EXCERPTED TEXT =>
Start of Block
Sam Shepard calls his new book The One Inside (Knopf, $25.95) a novel. Patti Smith, in her foreword, calls it "a coalescing atlas, marked by the boot heels of one who instinctively tramps, with open eyes, the stretches of its unearthly roads."
There, I've set up a joke for us. So what do we call it?
Well, let me resist throwing out a punch line. Because while The One Inside lacks the sort of narrative drive that usually attaches to a story -- there's no resolution and possibly no point, just the detached and grim observations of a man we might assume to be Shepard himself -- it is a powerful thing, no matter what you call it. Reading it in bed with my wife beside me I told her I really liked it, but couldn't imagine anyone else putting up with it for long.
End of Block
RECORDED DATA =>
Start of Block
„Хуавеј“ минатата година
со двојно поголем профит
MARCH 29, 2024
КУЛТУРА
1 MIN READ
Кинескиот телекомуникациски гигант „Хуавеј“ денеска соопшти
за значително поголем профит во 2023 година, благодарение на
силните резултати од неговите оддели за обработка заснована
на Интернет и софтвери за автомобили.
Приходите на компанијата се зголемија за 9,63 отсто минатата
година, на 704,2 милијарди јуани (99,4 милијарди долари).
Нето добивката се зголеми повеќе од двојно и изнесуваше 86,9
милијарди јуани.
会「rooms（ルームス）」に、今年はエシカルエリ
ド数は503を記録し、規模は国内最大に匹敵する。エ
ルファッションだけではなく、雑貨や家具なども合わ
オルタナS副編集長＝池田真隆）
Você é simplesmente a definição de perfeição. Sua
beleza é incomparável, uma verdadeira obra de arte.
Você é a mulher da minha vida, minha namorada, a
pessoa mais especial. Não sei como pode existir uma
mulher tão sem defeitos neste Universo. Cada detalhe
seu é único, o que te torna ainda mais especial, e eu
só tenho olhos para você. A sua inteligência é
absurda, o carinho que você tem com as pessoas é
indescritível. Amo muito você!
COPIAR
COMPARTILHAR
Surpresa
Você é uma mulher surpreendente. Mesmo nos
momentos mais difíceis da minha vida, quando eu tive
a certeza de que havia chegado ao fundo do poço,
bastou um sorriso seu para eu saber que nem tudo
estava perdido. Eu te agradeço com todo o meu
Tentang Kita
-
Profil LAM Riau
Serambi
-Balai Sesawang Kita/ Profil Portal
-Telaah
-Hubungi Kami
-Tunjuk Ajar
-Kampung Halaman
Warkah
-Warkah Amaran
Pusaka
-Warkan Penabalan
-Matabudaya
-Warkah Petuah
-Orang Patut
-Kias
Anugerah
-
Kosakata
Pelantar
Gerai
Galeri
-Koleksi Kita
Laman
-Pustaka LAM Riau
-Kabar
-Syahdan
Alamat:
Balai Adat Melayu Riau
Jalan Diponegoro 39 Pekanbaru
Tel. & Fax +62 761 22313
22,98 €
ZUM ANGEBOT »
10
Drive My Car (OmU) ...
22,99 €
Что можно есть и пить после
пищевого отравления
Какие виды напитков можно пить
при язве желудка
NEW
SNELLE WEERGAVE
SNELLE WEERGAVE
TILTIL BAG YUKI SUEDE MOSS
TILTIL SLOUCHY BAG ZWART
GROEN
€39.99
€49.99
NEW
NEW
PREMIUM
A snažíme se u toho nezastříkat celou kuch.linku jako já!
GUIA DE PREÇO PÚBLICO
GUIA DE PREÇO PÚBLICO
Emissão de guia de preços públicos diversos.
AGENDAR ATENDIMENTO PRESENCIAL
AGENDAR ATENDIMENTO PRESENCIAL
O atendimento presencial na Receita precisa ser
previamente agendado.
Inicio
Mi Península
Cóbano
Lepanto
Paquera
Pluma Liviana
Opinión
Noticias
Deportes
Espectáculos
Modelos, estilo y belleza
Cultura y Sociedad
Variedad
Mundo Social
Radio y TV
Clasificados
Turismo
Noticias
End of Block
WORK TO COMPLETE =>
Continue the review of Sam Shepard's The One Inside, picking up after its final sentence.

RESPONSE =>
That might be its genius or at least its gimmick. Reading the The One Inside feels like hearing a friend's confession. You feel privileged; the confessor flatters you by assuming your empathy, your adult understanding of the way serious-minded people (men) live in the world. Of course there are young women, semi-vampiric and doomed with their "incredulous green eyes" and the loyal wife of 30 years, now an ex but friendly, who understands you well enough to keep clear. They can love you in whatever ways they can muster, but in the end they can't compete with the other within, the one inside. Ziggy Stardust called it making love to your ego.
I'm a sucker for this sort of masculine self-examination; this way of presenting your smart self as dumbly male, surrounded by the accoutrements and accessories of the wild boy intellectual: battered Tacoma pickups, near feral dogs and D.H. Lawrence's Mornings in Mexico. Competence with tools, incompetence with electronic and digital technologies. Roadside cafe breakfasts and DVD-bingeing Breaking Bad. Graham Greene novels and the inexorable, disgusted withdrawal from modern frivolity.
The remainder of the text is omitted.